Bien sûr vous connaissez le Fil à Saint-Étienne. Bien sûr vous y suivez souvent les pérégrinations des grenouilles stéphanoises. Bien sûr, vous avez dévoré leurs chroniques, interviews et autres Froggy's Sessions. Et bien sachez chers lecteurs de l'hexagone et du reste du monde, qu'il existe, autour de cette salle bien connue, d'autres lieux et d'autres villes ! Et même parfois, il se passe des choses dans ces ailleurs mystérieux, dans ces recoins du bout du monde !
Autour de Saint-Etienne, s'étirent des vallées, houilleuses souvent, métallurgiques parfois, grises toujours. Dans ces vallées, des villes se côtoient : Firminy, Le Chambon Feugerolles, Fraisses, Roche la Molière, Rive de Gier, Unieux… On y vit. On y travaille, quand il y a du boulot… On y fait aussi la fête, quand l'occasion se présente. Mais elle se fait parfois attendre, l'occasion... Ou elle pointe son nez à Saint-Etienne, l'occasion, en oubliant les alentours...
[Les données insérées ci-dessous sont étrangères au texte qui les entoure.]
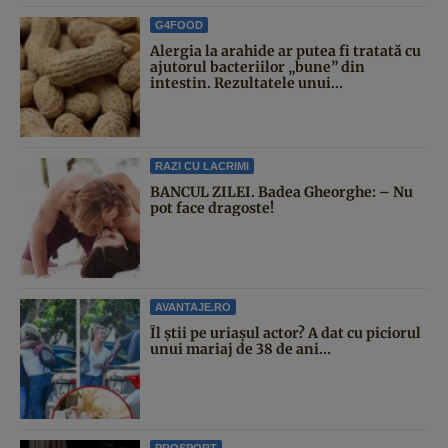
G4FOOD
Alergia la arahide ar putea fi tratată cu
ajutorul bacteriilor „bune” din
intestin. Rezultatele unui...
RAZI CU LACRIMI
BANCUL ZILEI. Badea Gheorghe: – Nu
pot face dragoste!
AVANTAJE.RO
Îl știi pe uriașul actor? A dat cu piciorul
unui mariaj de 38 de ani...
PROSPORT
Depuis 21 ans, hier dans la plaine, aujourd'hui dans les vallées, le festival des Oreilles en Pointe crée l'occasion et l'accueille au plus près des populations, dans des petites salles, et des grandes, dans des gymnases, des cinémas… Ça s'est passé du 3 au 18 novembre et l'équipe de Froggy en garde encore bon nombre de souvenirs qui nous reviennent en flashs.
FLASH !
Il fait toujours un peu froid. C'est toujours sous la pluie et dans le brouillard que nous cherchons une petite salle. Des ombres se faufilent vite vers la lumière. La saison des écharpes qui grattent a démarré. Il bruine. Les portes s'ouvrent. C'est une voix qui nous accueille, un voile de goudron et de plumes. Ça racle lourdement autant que ça nous soulève avec légèreté. Flow ouvre le bal et le festival et nous offre un de nos plus beaux souvenirs.
Toujours juste, entre fragilité et force, entre sensibilité et coup de poing dans la gueule, Flow déroule son set et bouscule la salle. Réagissez ! "Vous n'êtes pas devant la télé, il n'y a pas d'écrans entre nous !". Loin d'un show télévisuel, le petit format de la salle lui va bien. Elle fait vibrer les lieux. Flow fait tout retentir puissamment d'un son particulier, fêlure modifiant toute résonance. Elle fait bouger les lignes et transforme ce gymnase en pont d'"Avignon", en boite à "Pouffiasse", en fête de l'Huma...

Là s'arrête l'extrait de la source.